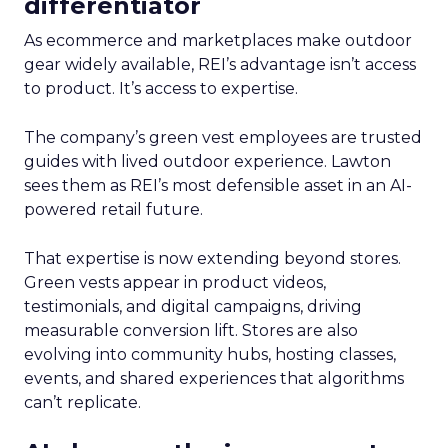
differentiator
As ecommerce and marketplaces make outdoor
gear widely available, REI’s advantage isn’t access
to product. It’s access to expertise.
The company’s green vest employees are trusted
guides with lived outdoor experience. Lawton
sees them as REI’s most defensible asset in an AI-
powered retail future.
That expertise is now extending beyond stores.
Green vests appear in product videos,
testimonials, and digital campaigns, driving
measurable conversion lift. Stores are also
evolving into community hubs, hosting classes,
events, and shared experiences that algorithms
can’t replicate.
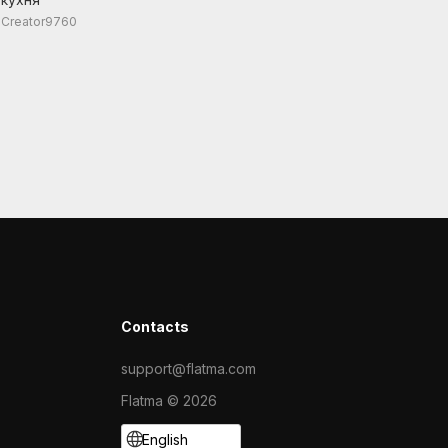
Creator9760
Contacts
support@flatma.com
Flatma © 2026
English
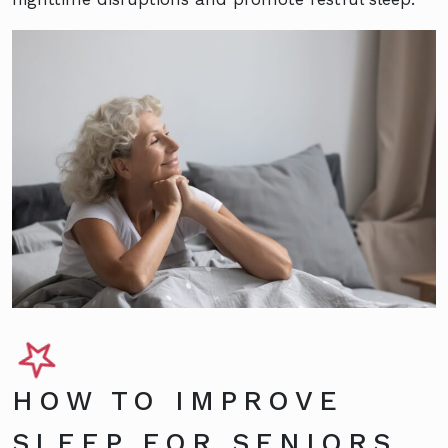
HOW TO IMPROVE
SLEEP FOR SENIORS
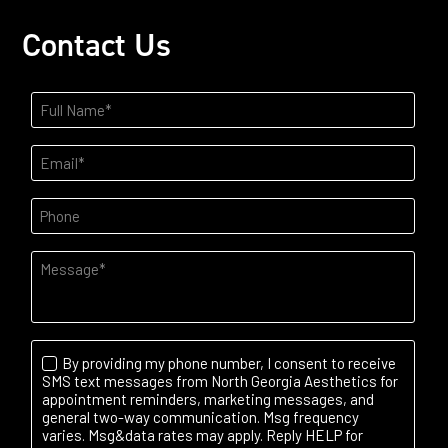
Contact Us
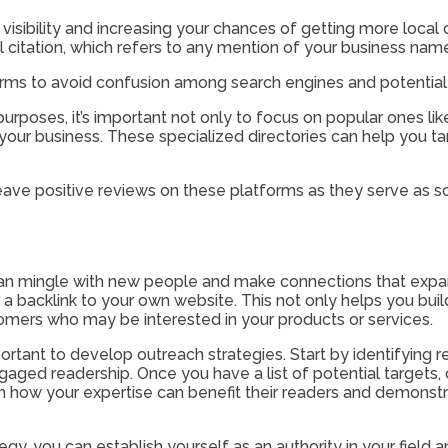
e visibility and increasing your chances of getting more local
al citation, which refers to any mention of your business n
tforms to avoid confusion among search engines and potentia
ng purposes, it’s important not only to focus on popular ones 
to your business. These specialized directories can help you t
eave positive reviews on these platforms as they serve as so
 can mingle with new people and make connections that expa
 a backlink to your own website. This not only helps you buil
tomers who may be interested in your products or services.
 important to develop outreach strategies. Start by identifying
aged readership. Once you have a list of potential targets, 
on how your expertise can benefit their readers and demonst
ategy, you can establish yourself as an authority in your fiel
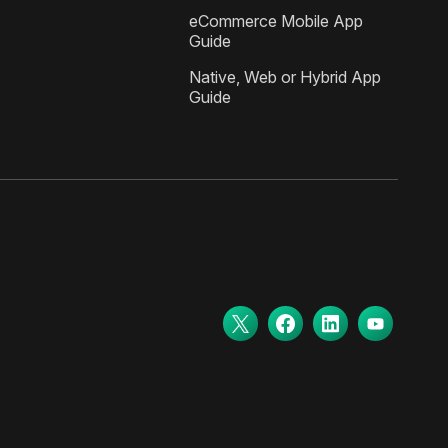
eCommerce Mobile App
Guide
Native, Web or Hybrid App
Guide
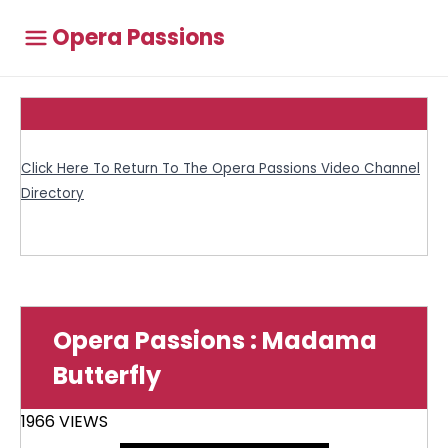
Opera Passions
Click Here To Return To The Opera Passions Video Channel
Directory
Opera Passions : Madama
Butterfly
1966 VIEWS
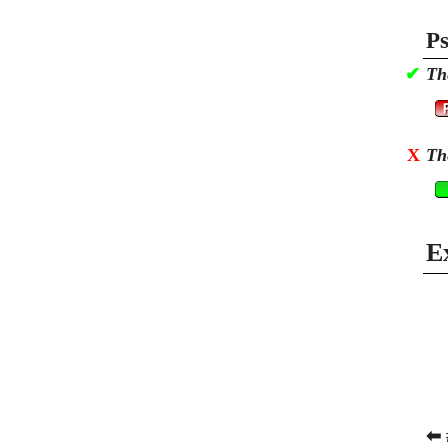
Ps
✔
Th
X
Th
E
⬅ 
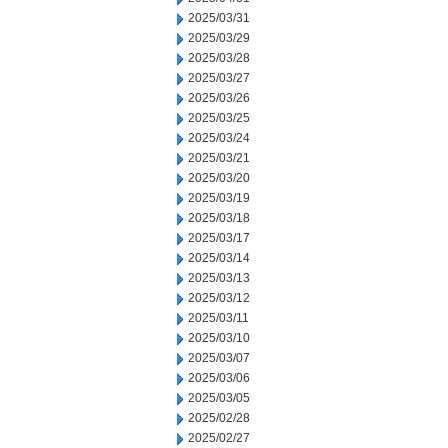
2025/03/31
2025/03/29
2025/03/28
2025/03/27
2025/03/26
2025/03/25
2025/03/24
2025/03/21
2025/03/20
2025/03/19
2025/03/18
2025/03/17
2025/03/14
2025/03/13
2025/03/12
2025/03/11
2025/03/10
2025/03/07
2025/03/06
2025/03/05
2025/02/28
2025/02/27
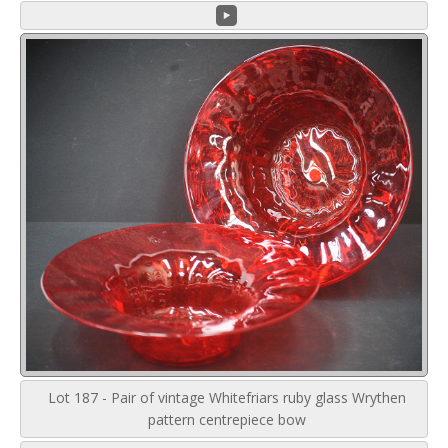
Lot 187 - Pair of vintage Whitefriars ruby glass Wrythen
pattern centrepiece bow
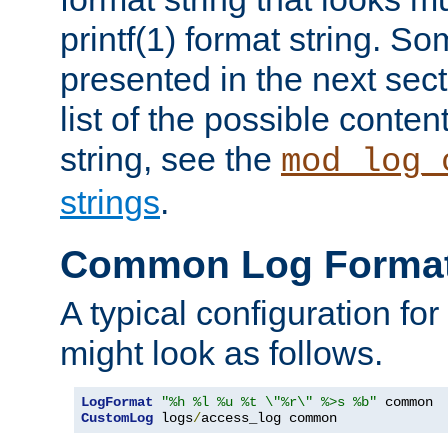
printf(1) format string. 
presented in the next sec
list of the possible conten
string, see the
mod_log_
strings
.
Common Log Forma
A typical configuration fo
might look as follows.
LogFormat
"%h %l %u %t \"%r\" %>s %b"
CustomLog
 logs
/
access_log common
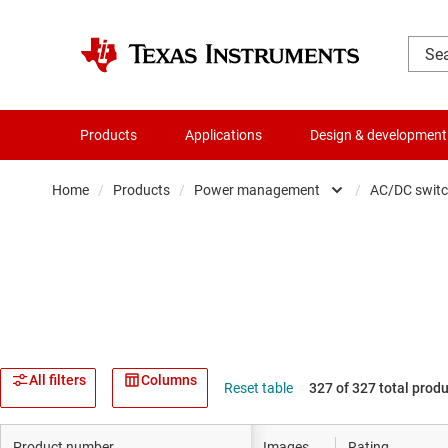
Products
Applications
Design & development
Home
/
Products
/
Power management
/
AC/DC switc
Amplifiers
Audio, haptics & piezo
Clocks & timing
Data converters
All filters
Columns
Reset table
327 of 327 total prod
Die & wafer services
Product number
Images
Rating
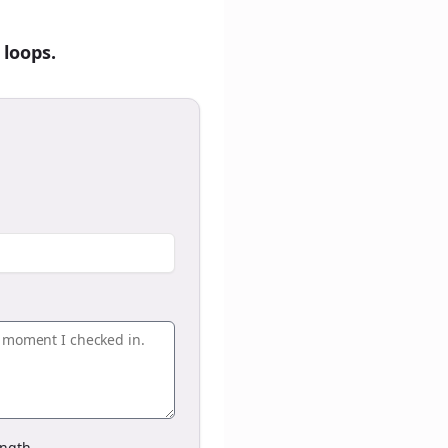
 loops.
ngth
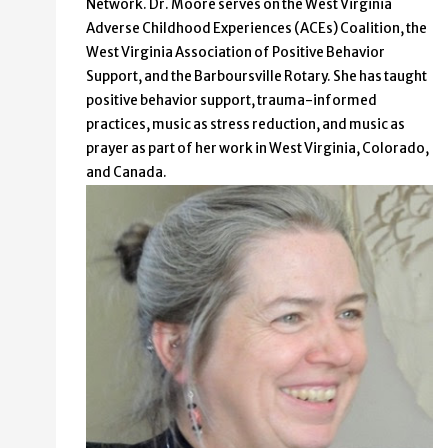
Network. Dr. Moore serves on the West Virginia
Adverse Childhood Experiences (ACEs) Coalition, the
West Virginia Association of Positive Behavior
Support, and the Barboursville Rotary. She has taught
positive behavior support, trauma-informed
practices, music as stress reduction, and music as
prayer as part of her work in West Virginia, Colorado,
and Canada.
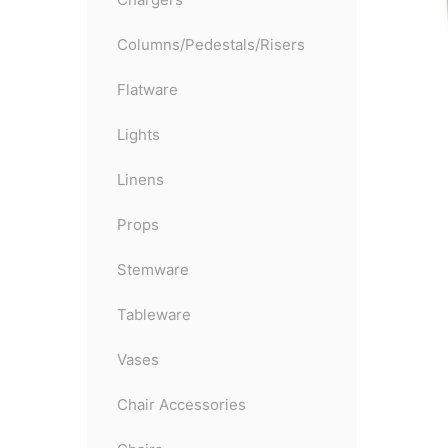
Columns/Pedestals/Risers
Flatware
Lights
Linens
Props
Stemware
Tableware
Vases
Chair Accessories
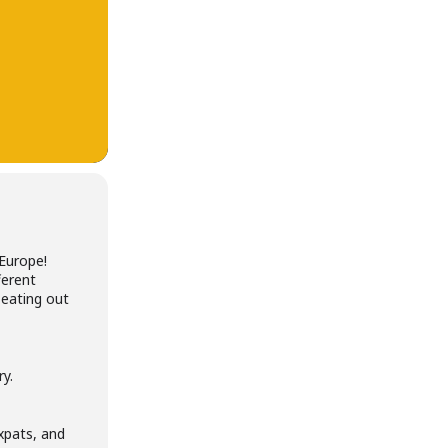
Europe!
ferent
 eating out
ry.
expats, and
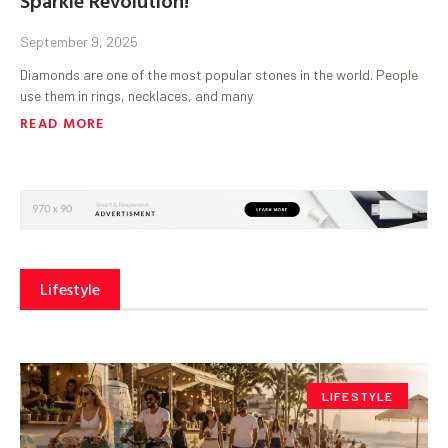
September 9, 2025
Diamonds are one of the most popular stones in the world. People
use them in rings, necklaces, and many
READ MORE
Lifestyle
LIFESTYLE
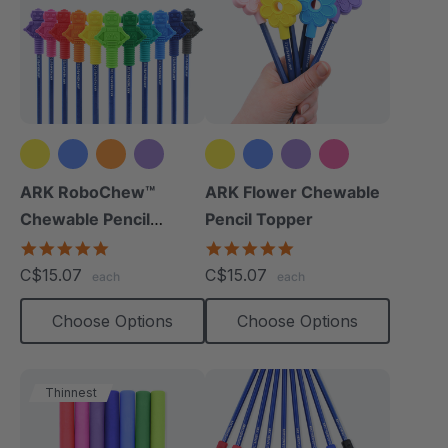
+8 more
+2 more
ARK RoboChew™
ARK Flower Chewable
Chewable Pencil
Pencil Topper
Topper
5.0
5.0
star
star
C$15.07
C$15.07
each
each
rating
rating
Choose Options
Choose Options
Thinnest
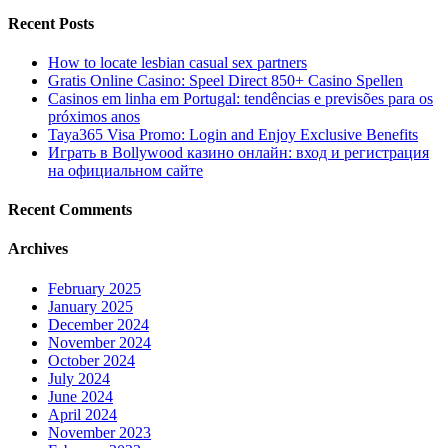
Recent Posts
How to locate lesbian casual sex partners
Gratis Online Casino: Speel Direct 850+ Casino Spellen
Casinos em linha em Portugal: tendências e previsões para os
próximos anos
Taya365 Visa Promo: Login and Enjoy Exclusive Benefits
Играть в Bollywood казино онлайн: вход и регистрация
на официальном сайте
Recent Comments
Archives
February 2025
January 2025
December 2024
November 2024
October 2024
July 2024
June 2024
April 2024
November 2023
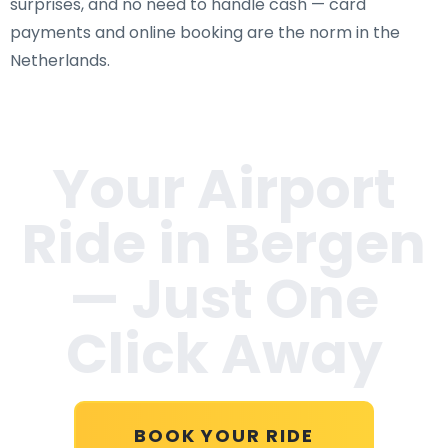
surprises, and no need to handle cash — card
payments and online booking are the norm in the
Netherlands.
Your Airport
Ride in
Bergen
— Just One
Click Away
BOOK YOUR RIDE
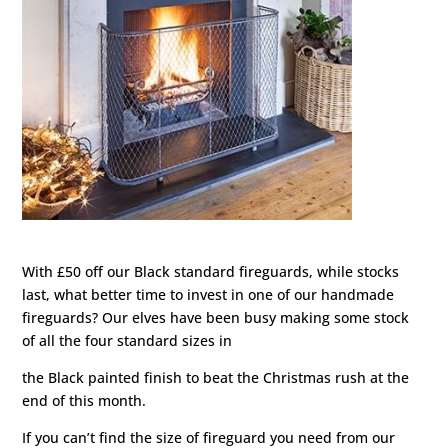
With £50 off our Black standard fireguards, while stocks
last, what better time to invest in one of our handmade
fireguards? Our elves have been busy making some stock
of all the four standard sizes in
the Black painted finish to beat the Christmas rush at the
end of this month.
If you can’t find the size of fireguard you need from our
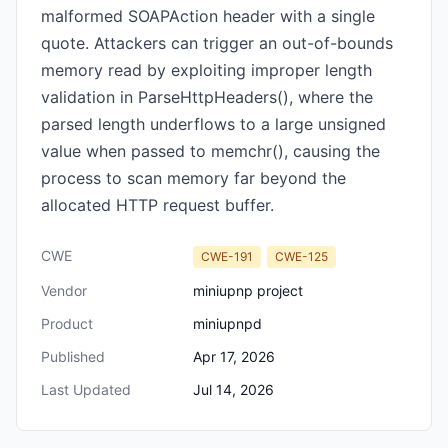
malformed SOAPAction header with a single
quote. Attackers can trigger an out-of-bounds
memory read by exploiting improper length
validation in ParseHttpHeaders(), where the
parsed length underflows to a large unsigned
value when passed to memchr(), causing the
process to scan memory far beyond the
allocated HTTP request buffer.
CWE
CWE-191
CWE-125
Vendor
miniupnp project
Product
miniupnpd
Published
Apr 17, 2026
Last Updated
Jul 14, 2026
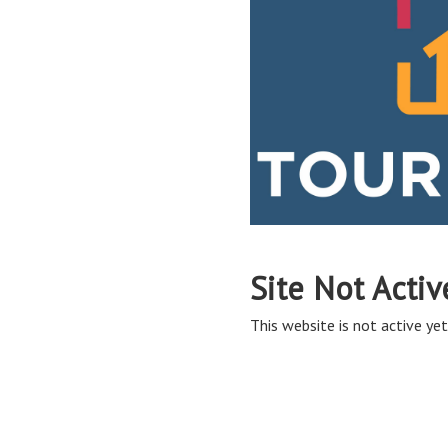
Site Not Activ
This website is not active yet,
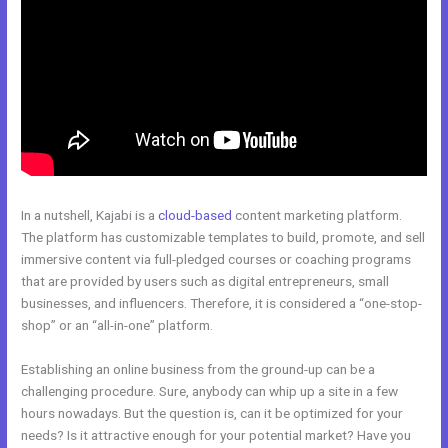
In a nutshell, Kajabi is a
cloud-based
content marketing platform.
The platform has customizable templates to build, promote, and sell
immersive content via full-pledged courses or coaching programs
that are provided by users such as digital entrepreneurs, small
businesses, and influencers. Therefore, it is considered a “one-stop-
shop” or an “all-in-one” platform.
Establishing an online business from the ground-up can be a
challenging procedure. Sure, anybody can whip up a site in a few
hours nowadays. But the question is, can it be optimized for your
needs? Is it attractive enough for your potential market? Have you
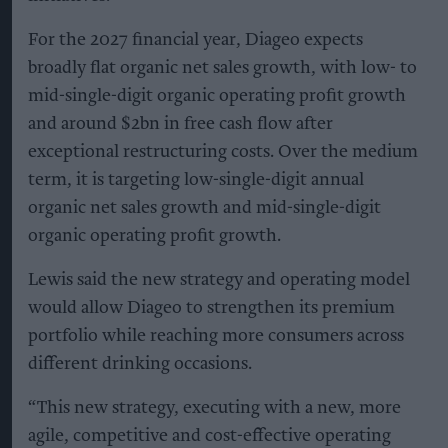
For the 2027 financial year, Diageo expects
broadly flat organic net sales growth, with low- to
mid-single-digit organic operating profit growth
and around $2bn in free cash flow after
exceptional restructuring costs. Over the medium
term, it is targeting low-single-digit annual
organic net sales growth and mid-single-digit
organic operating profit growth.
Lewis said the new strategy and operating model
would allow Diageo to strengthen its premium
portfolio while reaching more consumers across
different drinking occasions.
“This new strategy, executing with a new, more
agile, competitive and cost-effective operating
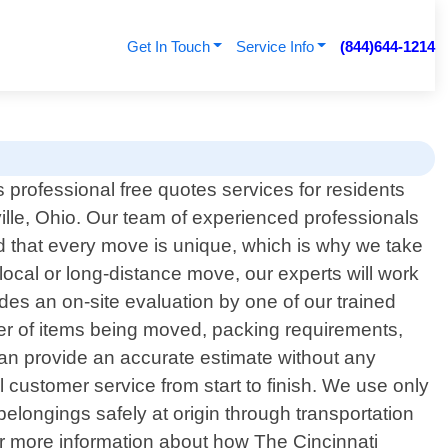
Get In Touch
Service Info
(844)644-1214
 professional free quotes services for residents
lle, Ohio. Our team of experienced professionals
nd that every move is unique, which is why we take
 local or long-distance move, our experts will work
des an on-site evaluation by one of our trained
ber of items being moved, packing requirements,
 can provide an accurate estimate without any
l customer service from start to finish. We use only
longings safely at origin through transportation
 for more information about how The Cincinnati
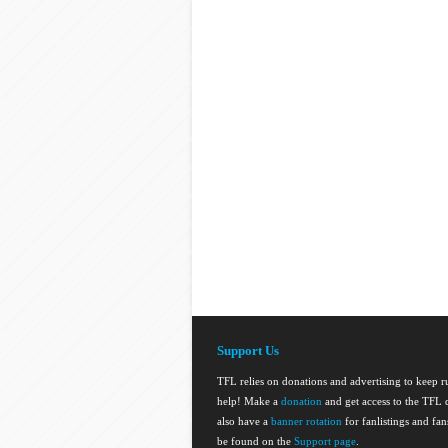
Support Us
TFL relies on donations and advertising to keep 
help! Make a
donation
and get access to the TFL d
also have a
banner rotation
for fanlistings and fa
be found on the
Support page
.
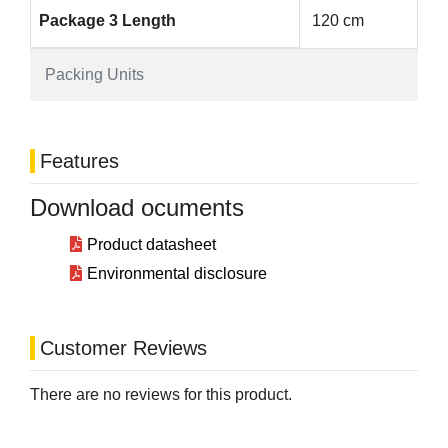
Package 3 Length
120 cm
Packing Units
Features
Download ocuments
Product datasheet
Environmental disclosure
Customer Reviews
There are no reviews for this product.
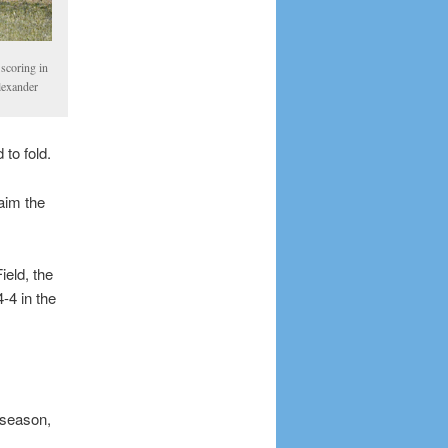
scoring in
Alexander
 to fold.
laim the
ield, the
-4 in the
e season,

WHAT TO PRODUCE:
Only the lines from the beginning of the listing through the line with "guides with lived outdoor experience. Lawton", both ends included, are to be repeated exactly; pictures stay out.

WRITTEN SOLUTION:
differentiator
As ecommerce and marketplaces make outdoor
gear widely available, REI’s advantage isn’t access
to product. It’s access to expertise.
The company’s green vest employees are trusted
guides with lived outdoor experience. Lawton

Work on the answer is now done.